| TO DO |
Entries follow. Return each line that contains the word "label".

| DATASET ENTRIES |
┄┄┄┄┄┄┄┄┄┄┄┄┄┄┄┄┄┄┄┄
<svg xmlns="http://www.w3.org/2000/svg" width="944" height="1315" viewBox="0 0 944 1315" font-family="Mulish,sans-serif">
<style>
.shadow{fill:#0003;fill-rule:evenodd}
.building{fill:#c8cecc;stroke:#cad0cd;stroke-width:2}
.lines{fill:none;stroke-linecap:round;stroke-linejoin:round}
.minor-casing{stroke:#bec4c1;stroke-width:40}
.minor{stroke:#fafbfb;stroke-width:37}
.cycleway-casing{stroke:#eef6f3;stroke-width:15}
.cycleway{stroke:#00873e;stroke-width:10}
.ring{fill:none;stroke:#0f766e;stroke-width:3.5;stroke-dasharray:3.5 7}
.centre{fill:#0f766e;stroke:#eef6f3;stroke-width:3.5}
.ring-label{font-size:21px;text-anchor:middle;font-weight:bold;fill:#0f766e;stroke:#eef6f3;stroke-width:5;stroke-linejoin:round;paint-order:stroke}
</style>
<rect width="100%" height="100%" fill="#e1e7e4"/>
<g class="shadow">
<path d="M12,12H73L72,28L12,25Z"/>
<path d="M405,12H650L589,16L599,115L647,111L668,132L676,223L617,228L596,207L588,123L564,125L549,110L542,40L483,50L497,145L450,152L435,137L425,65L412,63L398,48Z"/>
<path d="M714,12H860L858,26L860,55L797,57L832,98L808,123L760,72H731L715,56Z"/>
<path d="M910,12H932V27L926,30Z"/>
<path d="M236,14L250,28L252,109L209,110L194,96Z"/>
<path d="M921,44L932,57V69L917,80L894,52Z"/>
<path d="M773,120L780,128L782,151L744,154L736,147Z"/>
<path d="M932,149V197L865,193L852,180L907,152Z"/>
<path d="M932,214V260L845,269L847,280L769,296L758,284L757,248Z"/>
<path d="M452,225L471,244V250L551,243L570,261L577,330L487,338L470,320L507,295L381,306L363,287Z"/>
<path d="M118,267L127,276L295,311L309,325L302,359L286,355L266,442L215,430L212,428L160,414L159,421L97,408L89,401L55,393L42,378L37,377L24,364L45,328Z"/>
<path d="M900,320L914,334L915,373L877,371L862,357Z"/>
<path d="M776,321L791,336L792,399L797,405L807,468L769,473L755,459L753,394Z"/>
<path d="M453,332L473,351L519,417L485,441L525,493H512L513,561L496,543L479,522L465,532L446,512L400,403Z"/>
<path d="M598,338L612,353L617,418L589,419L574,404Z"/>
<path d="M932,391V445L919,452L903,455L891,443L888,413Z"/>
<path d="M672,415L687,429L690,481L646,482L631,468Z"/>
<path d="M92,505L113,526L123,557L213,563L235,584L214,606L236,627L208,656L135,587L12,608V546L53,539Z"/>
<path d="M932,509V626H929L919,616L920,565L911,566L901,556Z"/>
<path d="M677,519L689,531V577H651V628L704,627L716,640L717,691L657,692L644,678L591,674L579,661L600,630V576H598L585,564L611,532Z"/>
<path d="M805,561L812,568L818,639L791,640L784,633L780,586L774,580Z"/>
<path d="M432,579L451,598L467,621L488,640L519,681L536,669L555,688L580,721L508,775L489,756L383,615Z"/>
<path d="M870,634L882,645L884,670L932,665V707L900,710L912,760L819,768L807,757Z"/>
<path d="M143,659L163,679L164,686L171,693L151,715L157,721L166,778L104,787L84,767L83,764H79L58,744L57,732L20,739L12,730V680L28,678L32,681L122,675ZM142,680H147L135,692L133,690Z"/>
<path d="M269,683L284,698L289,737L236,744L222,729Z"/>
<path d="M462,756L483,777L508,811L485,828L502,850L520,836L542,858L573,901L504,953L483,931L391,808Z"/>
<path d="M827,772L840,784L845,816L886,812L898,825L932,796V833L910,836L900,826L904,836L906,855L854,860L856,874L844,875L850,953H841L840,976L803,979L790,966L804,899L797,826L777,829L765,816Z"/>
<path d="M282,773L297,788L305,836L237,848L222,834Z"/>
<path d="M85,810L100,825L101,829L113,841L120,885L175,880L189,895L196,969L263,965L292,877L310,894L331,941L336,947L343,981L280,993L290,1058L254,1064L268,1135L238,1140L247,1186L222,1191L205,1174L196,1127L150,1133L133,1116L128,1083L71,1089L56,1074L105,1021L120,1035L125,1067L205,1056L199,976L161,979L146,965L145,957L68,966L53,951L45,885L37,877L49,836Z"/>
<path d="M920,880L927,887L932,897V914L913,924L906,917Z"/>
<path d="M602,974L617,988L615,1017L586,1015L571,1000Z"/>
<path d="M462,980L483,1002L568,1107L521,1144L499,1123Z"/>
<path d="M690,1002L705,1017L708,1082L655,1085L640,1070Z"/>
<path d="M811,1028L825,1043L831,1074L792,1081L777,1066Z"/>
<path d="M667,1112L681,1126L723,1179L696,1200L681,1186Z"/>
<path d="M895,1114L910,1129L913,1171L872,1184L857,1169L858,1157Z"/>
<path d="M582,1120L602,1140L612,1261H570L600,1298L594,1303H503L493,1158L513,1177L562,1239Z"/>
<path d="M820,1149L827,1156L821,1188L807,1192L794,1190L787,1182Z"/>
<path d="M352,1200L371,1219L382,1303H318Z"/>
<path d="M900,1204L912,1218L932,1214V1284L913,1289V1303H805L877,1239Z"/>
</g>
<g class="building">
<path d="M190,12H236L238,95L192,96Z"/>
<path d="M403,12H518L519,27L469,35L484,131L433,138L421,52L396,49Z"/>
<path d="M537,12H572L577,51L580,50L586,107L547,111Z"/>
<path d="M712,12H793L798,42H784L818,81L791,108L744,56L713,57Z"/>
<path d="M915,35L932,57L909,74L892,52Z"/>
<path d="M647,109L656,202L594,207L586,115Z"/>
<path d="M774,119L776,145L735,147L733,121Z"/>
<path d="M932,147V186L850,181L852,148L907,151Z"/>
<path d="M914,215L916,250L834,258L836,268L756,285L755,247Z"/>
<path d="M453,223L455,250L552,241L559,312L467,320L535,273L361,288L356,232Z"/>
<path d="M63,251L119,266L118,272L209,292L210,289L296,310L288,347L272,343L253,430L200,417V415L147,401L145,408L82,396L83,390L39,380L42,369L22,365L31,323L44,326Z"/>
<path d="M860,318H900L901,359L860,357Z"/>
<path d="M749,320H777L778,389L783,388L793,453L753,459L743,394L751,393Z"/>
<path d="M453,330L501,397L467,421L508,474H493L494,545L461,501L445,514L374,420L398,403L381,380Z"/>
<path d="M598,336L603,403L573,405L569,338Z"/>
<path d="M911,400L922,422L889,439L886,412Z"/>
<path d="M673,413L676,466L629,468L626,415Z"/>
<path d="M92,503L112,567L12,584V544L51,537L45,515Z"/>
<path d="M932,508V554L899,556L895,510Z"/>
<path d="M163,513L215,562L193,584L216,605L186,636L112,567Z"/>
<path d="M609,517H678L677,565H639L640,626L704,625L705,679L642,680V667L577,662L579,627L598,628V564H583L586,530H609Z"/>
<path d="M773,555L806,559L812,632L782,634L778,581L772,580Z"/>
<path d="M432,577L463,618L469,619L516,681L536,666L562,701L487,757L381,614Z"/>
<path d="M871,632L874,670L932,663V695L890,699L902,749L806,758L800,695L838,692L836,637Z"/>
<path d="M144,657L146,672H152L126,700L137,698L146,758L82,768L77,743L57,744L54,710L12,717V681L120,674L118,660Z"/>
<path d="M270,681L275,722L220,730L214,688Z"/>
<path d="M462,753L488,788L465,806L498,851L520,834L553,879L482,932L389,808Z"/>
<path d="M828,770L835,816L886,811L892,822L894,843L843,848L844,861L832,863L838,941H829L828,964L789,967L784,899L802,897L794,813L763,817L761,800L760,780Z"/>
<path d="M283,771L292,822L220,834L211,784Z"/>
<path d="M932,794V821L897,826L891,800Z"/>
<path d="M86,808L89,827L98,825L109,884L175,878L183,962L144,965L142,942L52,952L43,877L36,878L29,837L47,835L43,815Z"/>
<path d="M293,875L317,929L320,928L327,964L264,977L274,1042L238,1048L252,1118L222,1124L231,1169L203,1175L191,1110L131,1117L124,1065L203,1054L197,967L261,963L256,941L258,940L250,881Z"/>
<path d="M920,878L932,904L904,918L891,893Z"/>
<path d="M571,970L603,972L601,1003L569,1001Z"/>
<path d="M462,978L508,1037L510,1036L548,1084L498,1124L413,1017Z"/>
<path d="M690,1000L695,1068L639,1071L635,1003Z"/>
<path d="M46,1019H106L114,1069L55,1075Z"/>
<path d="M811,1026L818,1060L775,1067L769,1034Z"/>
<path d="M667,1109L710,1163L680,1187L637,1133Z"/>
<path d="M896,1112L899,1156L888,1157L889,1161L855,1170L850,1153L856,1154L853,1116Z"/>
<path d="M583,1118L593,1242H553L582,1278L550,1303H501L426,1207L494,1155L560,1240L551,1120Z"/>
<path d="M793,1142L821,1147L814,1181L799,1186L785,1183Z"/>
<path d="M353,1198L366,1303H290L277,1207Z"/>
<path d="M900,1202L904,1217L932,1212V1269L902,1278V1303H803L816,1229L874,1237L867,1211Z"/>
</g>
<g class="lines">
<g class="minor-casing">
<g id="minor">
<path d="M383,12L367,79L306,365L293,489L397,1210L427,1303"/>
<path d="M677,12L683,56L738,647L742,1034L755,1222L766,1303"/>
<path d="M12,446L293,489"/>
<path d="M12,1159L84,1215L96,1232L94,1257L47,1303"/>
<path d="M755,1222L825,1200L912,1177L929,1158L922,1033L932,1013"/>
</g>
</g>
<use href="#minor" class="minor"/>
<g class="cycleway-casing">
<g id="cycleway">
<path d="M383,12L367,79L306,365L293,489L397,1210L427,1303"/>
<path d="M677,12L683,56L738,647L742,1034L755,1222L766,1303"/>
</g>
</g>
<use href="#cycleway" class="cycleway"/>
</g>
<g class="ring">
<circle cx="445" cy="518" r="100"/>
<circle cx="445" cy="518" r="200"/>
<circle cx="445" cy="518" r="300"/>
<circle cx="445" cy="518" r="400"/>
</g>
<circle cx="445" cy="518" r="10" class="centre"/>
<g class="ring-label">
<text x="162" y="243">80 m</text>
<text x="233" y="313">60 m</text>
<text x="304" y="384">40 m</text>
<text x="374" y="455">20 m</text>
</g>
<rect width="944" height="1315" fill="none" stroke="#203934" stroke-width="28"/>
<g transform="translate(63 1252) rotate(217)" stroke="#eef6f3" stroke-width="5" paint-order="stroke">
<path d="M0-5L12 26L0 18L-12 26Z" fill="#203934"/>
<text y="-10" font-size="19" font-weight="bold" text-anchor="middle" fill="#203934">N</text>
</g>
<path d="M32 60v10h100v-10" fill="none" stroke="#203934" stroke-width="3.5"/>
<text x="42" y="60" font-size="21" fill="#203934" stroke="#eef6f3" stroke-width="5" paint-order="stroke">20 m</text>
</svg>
┄┄┄┄┄┄┄┄┄┄┄┄┄┄┄┄┄┄┄┄
| ANSWER BOX |
.ring-label{font-size:21px;text-anchor:middle;font-weight:bold;fill:#0f766e;stroke:#eef6f3;stroke-width:5;stroke-linejoin:round;paint-order:stroke}
<g class="ring-label">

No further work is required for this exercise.